Dit doe je uiteraard alleen als het droog is na de training of wedstrijd. Maar zodra het regent, niet slepen!
We proberen iedereen, indien we de baan vanwege de weersomstandigheden moeten sluiten, zo snel mogelijk op de hoogte te stellen via mail en een push bericht via de app. Ook communiceren we via social media. Maar mocht je twijfelen of de banen bespeelbaar zijn dan kun je het bestuur of de baancommissaris Hans van der Sloot ook altijd even contacten!
Vorst
Bij vorst zijn alle baantypen in principe bespeelbaar. Je kunt geen directe schade aanbrengen aan de toplaag. Het ligt voor de hand dat banen bij vorst wel harder en gladder zijn, met alle nadelen en risico’s van dien.
Opdooi
Opdooi is de grootste vijand van tennisbanen in de winter. Veel tennisbanen in Nederland zijn aangelegd op een fundatie van lava. Als water in de lavafundatie bevriest, neemt de dichtheid af en het volume sterk toe. Gevolg is dat de lavakorrels letterlijk omhoog komen. De fundatie zet als het ware uit. Als het bevroren water in de fundatie vervolgens gaat smelten, is er sprake van zogenoemde opdooi. De uitgezette massa verliest zijn stabiliteit. Het water dient op een natuurlijke wijze weer terug te zakken in de originele staat. Is er nog deels vorst aanwezig in de lavalaag, dan zullen bij betreding en bespeling van de tennisbanen de lavakorrels worden weggedrukt. Dit is vergelijkbaar met voetstappen in het zand.
Het gevaar om de banen te snel in gebruik te willen nemen, loert vooral bij de kunstgras systemen, omdat het fenomeen opdooi minder goed zichtbaar is dan bijvoorbeeld op gravel.
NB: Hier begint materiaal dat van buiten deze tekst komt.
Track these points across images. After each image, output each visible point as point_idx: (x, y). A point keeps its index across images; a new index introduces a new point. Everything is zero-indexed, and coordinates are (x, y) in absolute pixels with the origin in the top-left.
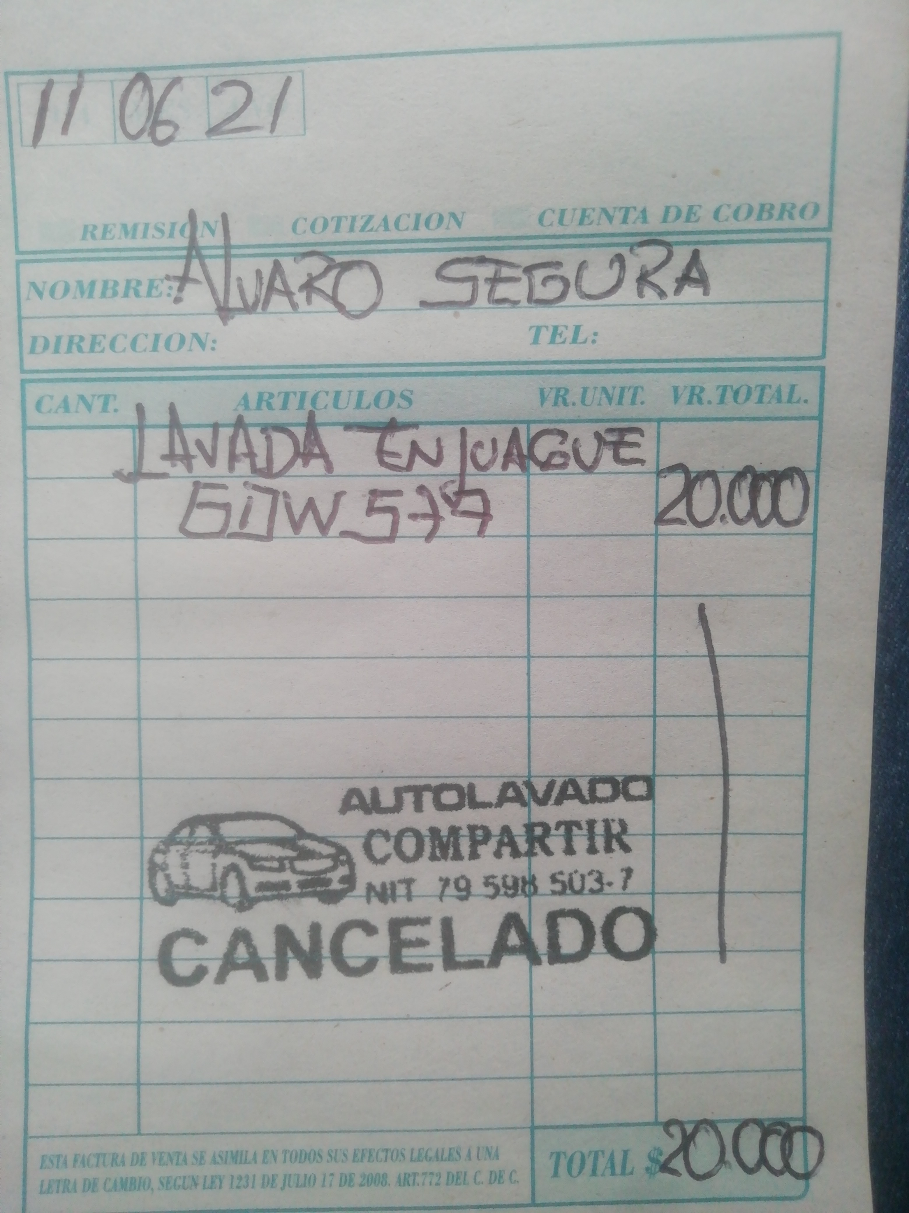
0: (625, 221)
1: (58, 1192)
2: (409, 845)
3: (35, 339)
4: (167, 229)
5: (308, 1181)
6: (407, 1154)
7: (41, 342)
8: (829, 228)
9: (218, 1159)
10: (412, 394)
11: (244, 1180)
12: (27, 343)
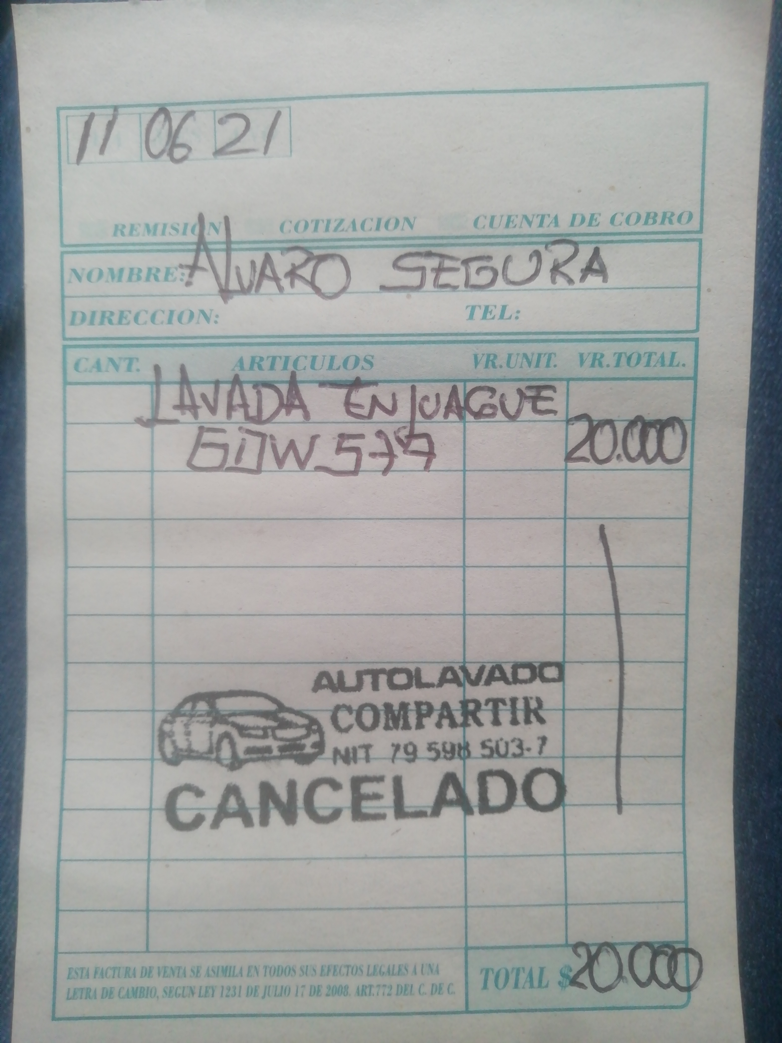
0: (541, 225)
1: (81, 998)
2: (368, 717)
3: (74, 313)
4: (181, 228)
5: (284, 991)
6: (365, 969)
7: (79, 316)
8: (701, 231)
9: (211, 973)
10: (373, 358)
11: (232, 990)
12: (68, 317)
Aan het oppervlak kun je het niet zien, waardoor het idee kan bestaan dat de banen probleemloos bespeelbaar zijn. Bespeling kan in dat geval onder meer leiden tot kleine kuiltjes in de baan die een negatief effect hebben op het bal stuitgedag.
Vanwege de slecht zichtbare effecten van opdooi, is het vooral bij onze banen goed de bespeelbaarheid te controleren. Als de lavafundatie nog niet in zijn geheel is teruggezakt, merk je bij betreding van de baan dat de kunstgrasmat licht wordt ingedrukt. Alsof er lucht zit tussen de mat en de fundatie. Hoor je tijdens het lopen een hol geluid, dan zijn de banen nog niet bespeelbaar. De stuit van een bal kan overigens ook zekerheid bieden. Een vallende bal op een baan met opdooi zal nauwelijks opstuiten.
Sneeuw
En dan zijn er natuurlijk de meer zichtbare effecten van winterweer zoals vorst en sneeuw. Indien er sneeuw op de banen ligt, is het zowel op gravel als op zand ingestrooid kunstgras niet verstandig dit zomaar weg te schuiven. Bij rood zand ingestrooid kunstgras kunnen de kunststof vezels beschadigen en wordt met de sneeuw ook veel instrooimateriaal (infill) verwijderd. Dit beïnvloedt de speeleigenschappen en wellicht zelfs de levensduur van de banen.